What this exercise asks –
A: Reproduce the part of the text on endometriosis, fibroids and laparoscopy starting with "In conventional surgery" and going on through "a laparoscopic surgery.".
B: According to the text on endometriosis, fibroids and laparoscopy, what are the two most common symptoms of fibroids?

*** Selected extract Section Begins ***

Normally, during the menstrual cycle tissue builds up and breaks down within the uterus. In endometriosis, endometrial tissue (tissue from the lining of the uterus) is found outside the uterus. During the menstrual cycle this tissue builds up and breaks down in the same way but there is no way for it to leave the body. Women with endometriosis have symptoms ranging from mild to severe, although some women have no symptoms at all. Symptoms can include menstrual cramps, pain during sex, low back pain, constipation, pain with bowel movements, and infertility. Some women have chronic pelvic pain. Symptoms are usually at their peak just prior to and with the menstrual period.When your medical history and exam suggest endometriosis as a possibility, a laparoscopy may be offered to diagnose endometriosis. Endometriosis is usually treated with medications first and if that is unsuccessful possible surgery.

Fibroids are benign growths that develop from the cells that make up the muscle of the uterus. The size and location of fibroids can vary greatly. They may appear inside the uterus, on its outer surface, or within its wall.The two most common symptoms are abnormal uterine bleeding and pelvic pressure. Menstrual periods with fibroids may be very long and very heavy. There may be pressure in the pelvic region from the enlarged uterine size caused by the fibroids. However, many women with fibroids never have any symptoms at all.If you have uterine fibroids you should be checked by your doctor on a regular basis. Getting regular checkups and being alert to warning signs will help you be aware of changes that may require treatment.

Laparoscopy is an operation done to look inside your abdomen with a thin instrument called a laparoscope. Through small holes in your tummy, the doctor looks, examines and operates (if needed) without making large cuts.

In conventional surgery a long incision is made to gain entry into the abdominal cavity and operate. This result in increased post-operative pain, longer stay in hospital, delayed recovery, long and ugly scars, higher chance of wound infection and a higher chance of hernia. The incidence of all these are considerably reduced by a laparoscopic surgery.

*** Selected extract Section Ends ***
*** Record set Section Begins ***

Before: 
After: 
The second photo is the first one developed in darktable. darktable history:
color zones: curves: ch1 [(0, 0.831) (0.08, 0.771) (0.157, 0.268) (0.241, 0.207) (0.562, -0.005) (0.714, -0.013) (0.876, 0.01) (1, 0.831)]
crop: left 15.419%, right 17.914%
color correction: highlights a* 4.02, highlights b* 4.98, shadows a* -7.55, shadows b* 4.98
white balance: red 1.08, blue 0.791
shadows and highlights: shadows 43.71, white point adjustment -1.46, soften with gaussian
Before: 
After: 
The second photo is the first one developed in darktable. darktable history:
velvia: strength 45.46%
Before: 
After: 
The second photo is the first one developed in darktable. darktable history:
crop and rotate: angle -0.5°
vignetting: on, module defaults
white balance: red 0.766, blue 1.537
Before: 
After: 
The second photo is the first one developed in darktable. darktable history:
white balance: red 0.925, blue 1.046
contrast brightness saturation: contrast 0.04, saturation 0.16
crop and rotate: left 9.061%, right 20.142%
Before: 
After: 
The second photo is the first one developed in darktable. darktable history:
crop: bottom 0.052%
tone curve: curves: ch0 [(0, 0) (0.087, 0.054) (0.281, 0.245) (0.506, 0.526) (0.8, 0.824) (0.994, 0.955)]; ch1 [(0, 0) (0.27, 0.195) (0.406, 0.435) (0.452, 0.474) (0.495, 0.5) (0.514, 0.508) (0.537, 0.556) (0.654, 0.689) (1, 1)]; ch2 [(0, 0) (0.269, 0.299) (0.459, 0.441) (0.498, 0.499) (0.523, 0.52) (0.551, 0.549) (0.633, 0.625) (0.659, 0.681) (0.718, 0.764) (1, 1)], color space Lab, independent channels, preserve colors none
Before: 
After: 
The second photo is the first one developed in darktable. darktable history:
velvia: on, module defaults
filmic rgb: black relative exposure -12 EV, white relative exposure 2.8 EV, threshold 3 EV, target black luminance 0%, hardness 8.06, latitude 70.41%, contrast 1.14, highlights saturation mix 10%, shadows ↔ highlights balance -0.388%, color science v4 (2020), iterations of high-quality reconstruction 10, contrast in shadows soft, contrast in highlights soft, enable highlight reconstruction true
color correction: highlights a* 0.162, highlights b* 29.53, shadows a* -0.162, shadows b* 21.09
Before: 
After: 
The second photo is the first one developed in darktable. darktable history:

*** Record set Section Ends ***

Task-by-task solutions –
A:
In conventional surgery a long incision is made to gain entry into the abdominal cavity and operate. This result in increased post-operative pain, longer stay in hospital, delayed recovery, long and ugly scars, higher chance of wound infection and a higher chance of hernia. The incidence of all these are considerably reduced by a laparoscopic surgery.

B: Abnormal uterine bleeding and pelvic pressure.